Presented to the Chamber of Deputies, the study by RINA, Assarmatori, and Confitarma for the decarbonization of the maritime sector

At the Refectory Hall of the Chamber of Deputies, RINA, Assarmatori, and Confitarma publicly presented the document “From Today to 2050: Between Challenges and Opportunities for the Maritime Industry.” The study, encompassing insights from the Italian Committee of RINA for the decarbonization of the maritime industry, aims to outline the current state and potential solutions within the sector.

 

The dialogue among shipowners, shipyards, designers, technology suppliers, and fuel providers has allowed the Committee to identify a uniform international regulatory system and collaboration among industry players as the primary catalysts for reducing CO2 emissions.

 

The study highlights the necessity for clear international standards implemented consistently—including interpretative guidelines applied differen tly by flag administrations—investment in research and development, adequate infrastructures to make clean fuels and new technologies available, and continuous training to safely manage new fuels.
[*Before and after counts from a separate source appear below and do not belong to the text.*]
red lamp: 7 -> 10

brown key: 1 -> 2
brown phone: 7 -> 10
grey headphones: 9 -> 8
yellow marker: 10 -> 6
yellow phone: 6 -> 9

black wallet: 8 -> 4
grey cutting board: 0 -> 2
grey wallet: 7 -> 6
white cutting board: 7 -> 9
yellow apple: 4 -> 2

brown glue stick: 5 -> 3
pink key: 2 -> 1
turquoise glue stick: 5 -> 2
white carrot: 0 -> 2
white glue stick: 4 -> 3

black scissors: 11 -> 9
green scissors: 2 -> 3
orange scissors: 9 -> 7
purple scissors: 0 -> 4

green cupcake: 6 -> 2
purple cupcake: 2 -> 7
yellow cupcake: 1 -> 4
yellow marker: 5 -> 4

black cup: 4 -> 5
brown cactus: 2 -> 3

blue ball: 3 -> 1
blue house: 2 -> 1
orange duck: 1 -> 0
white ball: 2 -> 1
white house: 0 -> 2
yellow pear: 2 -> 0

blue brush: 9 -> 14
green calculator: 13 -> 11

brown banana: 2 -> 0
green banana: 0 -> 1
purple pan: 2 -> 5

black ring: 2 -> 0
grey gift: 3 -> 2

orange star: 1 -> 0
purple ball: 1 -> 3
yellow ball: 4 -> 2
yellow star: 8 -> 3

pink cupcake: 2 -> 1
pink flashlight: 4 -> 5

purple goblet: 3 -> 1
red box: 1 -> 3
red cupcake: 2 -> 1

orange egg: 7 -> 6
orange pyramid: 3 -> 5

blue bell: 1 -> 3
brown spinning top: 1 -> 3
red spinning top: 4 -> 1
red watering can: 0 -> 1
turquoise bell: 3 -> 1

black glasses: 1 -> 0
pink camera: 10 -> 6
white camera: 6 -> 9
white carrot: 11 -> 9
Numerous technological solutions have been examined for both existing and future fleets, such as biofuels (usable either blended with conventional fuels or in pure form), carbon capture and storage (currently the sole technology capable of making fossil fuels compatible with short-term carbon dioxide reduction objectives), liquefied natural gas (which enables around a 20% reduction in CO2 compared to traditional fossil fuels), small modular reactors (SMRs), cold ironing, and operational interventions to reduce consumption.

 

The decarbonization process involves both new vessels, incorporating cutting-edge technologies, and existing ships—potentially undergoing significant transformations, including engine replacements—to gradually decrease emissions. It is hoped that lawmakers will allocate most of the proceeds from the application of the Emissions Trading System (ETS) to the maritime sector, alongside FuelEU Maritime and future economic measures implemented internationally, incentivizing investments in new ships, technologies, and clean fuels.

 

The presentation was delivered by Andrea Cogliolo, Senior Director of the Marine Excellence Center at RINA, and Salvatore d’Amico, Chairman of the RINA Decarbonization Committee, who emphasized the unity within the shipping world in this effort, demonstrating that “together, we navigate with even greater safety.”

 

Mariella Amoretti, President of Confitarma, stated, “The shipping sector is facing the challenge of balancing its vital role in global trade with the need to adopt more sustainable practices to effectively contribute to decarbonization. Shipowners are operating with responsibility and conviction, investing their own capital in studies and experiments. However, it is concerning that despite this and despite shipping being the least polluting mode of transportation per unit of goods transported, it will be included in the ETS system, leading to an inevitable increase in transportation costs to and from Union ports. The study we present today reveals that there is no single technological solution for achieving zero-emission shipping yet, and we must realistically focus on an energy mix that meets different needs depending on the type of vessel. The journey is long and complex, and the determination of shipowners alone is not sufficient. We trust that the Government will support national enterprises in this endeavor, following the example of other maritime countries, to preserve the competitiveness of the national maritime industry in international markets.”

 

Stefano Messina, President of Assarmatori, stated, “Maritime transport is at the forefront of the decarbonization process and intends to continue playing its part with utmost effort from various perspectives. The newest ships are equipped with the best available technology to reduce emissions, while older vessels have undergone refitting that significantly reduced their carbon footprint. Alongside this, in-depth and authoritative studies like the one we have presented today demonstrate the willingness to continue on this path, a common denominator for the Italian fleet. What emerges clearly is the need for uniform international regulations, as maritime transport is inherently international; conversely, regionally based rules risk being counterproductive. The credibility of the wide audience that has decided to delve into this document demonstrates the centrality of our industrial sector in the Italian economy.”

 

Ugo Salerno, Executive Chairman of RINA, stated, “Shipping is one of the most ‘hard to abate’ industrial sectors, and it is in the national, European, and international interest to reduce its emissions. The available technologies for the sector are diverse, as are the types of vessels and the needs of shipowners. However, effective and sustainable change can only occur if led by regulatory uniformity. The maritime industry and port infrastructures constitute a system that could represent a model in achieving decarbonization objectives.”